Veal Scaloppine With Grapes and Mushrooms
photo by BarbryT
- Ready In:
- 1 1⁄2 lbs veal cutlets (cut 1/4-inch thick about 10 pieces)
- 1 teaspoon salt
- 1⁄2 teaspoon pepper
- 1⁄2 cup flour
- 1 teaspoon garlic powder
- 1 teaspoon italian seasoning
- 2 tablespoons unsalted butter
- 4 tablespoons olive oil
- 1 lb button mushroom, wiped clean and quartered
- 1 large onion, sliced
- 2 garlic cloves, sliced
- 2 cups beef stock
- 1⁄2 cup marsala wine or 1/2 cup sherry wine
- 1 cup red seedless grapes, cut in 1/2
- Season veal with salt and pepper.
- Mix flour, garlic powder and Italian seasoning in a bowl; dust veal with the mixture; reserve the left over flour mixture.
- In a large hot frying pan heat 1/2 the butter and 1/2 the oil cook the veal 4 to 5 minutes until golden brown, turning once.
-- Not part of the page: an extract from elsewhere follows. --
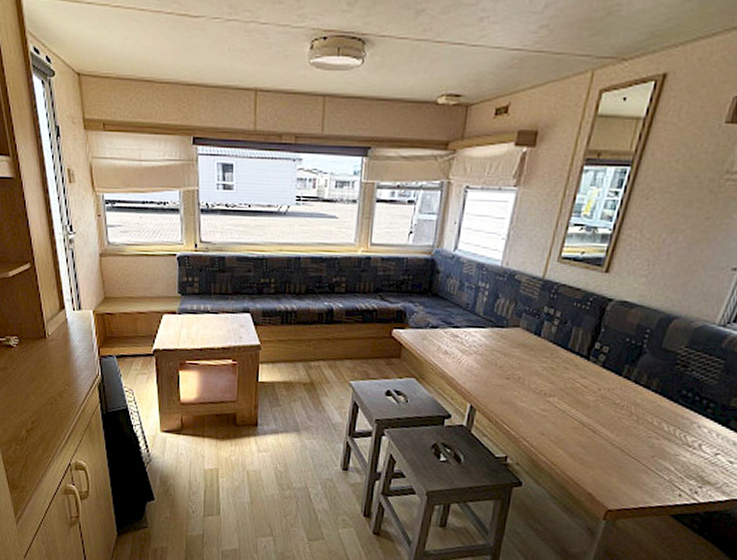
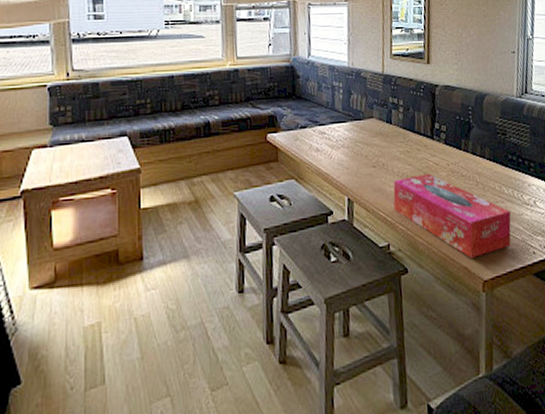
tissue box: none [521,394,664,487] -> present [393,173,512,258]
- Remove from pan and keep warm.
- Add remaining butter and oil to skillet and cook mushrooms for 5 minutes stirring all the time; add onions and cook for 3 more minutes; add garlic cook 1 more minute; till golden brown; add Marsala wine simmer 1 minute.
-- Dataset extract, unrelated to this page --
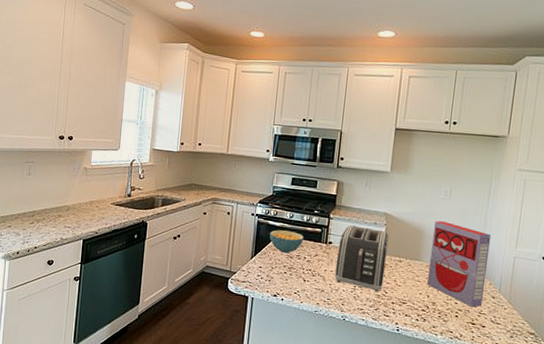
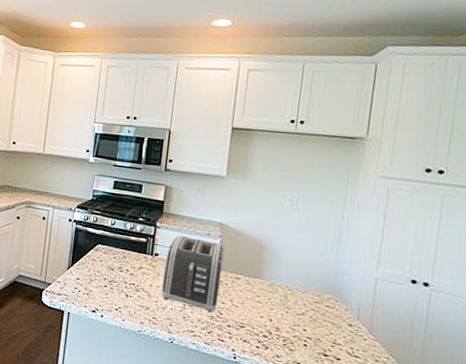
cereal bowl: present [270,230,305,254] -> none [88,238,128,265]
cereal box: present [427,221,492,307] -> none [269,233,347,336]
- Sprinkle the rest of the flour mixture over the mushrooms and onions stir in well.
- Add beef stock, bring to boil and simmer 2 to 3 minutes.
- Return meat and any accumulated juices to the pan.
- Reheat 1 to 2 minutes.
- Toss in the grapes just to coat.
- Serve veal topped with sauce and mushrooms and grapes.